Three metrics quantified functional specificity and hierarchical position within the GO ontology: Cancer GO Enrichment Score (CGES): The fraction of a gene’s GO annotations that correspond to cancer-specific terms, computed from 75 identified cancer-relevant GO categories. GO Depth Score (GDS): The average depth of a gene’s GO annotations in the ontology hierarchy, reflecting functional specificity. Context Modulation Index (CMI): A composite score combining tissue-specific expression with cancer relevance and functional depth using scaling parameters ${\theta }_1=2$ and ${\theta }_2=0.1$.

The final DynaFIC score integrated diffused influence with functional hierarchy and network centrality

$$\mathrm{DynaFIC}\left(i\right)=x_i\left(T\right)\times \mathrm{CMI}\left(i\right)\times \left({\omega }_1+{\omega }_2{c}_i\right),$$

(4)

where $T=5$ represents the final diffusion time step, $c_i$ is the normalized degree centrality, and ${\omega }_1=0.8$ and ${\omega }_2=0.4$ balance centrality contribution. Final scores were log-transformed and scaled to a 0–100 range for interpretability.

4.3. Comparative Analysis and Statistical Validation

Genes were clustered based on their influence trajectories across diffusion time steps using robust clustering methods. Outlier detection identified genes with extreme influence patterns, while the remaining genes were partitioned using k-means clustering with silhouette optimization. This analysis revealed distinct temporal patterns: early responders with declining influence, steady propagators maintaining consistent levels, late amplifiers gaining influence through network effects, and outlier regulators with extreme influence magnitudes.

Functional hierarchy disruption between left- and right-sided tumors was quantified using Wasserstein distance to measure distributional shifts in functional hierarchy scores. Gene-level disruption was assessed by identifying outliers in the difference distribution using a two-standard-deviation threshold.

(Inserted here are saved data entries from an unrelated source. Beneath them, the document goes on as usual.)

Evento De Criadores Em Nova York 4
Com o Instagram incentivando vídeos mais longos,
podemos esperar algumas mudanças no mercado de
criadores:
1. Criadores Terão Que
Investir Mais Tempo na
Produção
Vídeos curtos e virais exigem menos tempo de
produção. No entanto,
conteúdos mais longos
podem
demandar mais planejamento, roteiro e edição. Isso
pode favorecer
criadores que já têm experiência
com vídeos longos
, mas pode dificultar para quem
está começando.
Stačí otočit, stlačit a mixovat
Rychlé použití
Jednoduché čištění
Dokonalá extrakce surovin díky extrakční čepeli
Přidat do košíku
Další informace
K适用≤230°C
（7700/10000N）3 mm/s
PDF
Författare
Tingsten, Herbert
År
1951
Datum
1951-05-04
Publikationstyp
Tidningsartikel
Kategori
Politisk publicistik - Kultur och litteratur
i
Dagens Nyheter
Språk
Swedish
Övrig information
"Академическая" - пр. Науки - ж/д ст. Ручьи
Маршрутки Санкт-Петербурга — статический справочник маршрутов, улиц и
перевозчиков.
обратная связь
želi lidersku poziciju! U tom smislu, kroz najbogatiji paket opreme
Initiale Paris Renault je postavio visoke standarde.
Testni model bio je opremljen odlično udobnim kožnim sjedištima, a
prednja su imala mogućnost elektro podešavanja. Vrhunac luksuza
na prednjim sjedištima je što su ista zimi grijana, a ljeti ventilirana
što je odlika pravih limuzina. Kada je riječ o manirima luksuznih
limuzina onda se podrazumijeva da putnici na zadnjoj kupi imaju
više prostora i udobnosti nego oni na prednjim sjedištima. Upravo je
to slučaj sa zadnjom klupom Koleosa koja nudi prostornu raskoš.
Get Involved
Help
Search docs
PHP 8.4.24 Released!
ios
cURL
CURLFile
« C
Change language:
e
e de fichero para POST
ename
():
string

The Stability Volatility Index (SVI) combined trajectory variability with network centrality to identify regulatory control points. Differential stability between tumor sides was tested using Welch’s t-test, providing insights into the consistency of gene influence patterns across conditions.

Multi-scale network propagation was validated by comparing full integration against PPI-only networks. Tissue-specific context modulation was validated through hypergeometric enrichment testing of colon-specific genes among high-modulation genes. All statistical analyses were performed with appropriate multiple testing corrections where applicable.

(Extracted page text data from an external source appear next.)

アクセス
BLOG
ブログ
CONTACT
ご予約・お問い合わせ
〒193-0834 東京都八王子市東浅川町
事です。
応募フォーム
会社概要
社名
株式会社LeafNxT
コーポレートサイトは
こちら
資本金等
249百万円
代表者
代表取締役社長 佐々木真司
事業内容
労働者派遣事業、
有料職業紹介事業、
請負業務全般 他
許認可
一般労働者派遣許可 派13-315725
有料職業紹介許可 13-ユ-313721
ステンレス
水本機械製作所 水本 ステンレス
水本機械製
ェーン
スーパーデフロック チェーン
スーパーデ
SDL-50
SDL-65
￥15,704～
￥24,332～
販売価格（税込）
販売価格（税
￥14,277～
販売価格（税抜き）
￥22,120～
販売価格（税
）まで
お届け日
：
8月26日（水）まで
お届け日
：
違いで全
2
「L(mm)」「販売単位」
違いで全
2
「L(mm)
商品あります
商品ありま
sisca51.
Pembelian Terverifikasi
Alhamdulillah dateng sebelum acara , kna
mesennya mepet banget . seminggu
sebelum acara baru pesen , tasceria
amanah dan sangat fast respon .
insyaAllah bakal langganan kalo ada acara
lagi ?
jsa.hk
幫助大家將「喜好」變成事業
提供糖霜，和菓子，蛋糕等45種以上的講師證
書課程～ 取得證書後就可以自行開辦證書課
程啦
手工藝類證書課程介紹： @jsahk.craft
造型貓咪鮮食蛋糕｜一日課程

All analyses were implemented in Python (3.13.2) using NetworkX for graph operations, scikit-learn for clustering, and SciPy for statistical testing. Parameter selection followed established practices in network biology, with values chosen to balance biological realism with computational stability. Complete mathematical formulations, parameter derivations, and implementation details are provided in Appendix B.